ASSIGNMENT:
Would you print out all of the data exactly and keep the pictures out of it?

RECORDED INFORMATION:
════
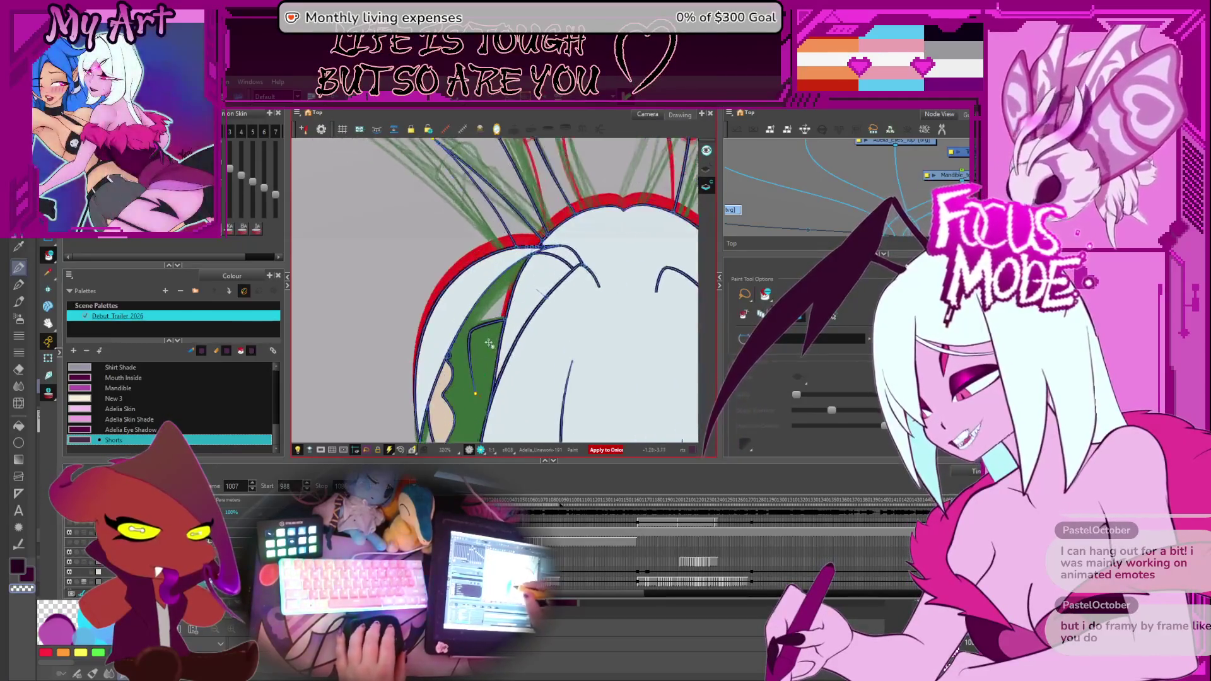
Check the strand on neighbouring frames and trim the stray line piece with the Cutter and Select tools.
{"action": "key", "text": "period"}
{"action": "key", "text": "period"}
════
RESPONSE:
Check the strand on neighbouring frames and trim the stray line piece with the Cutter and Select tools.
{"action": "key", "text": "period"}
{"action": "key", "text": "period"}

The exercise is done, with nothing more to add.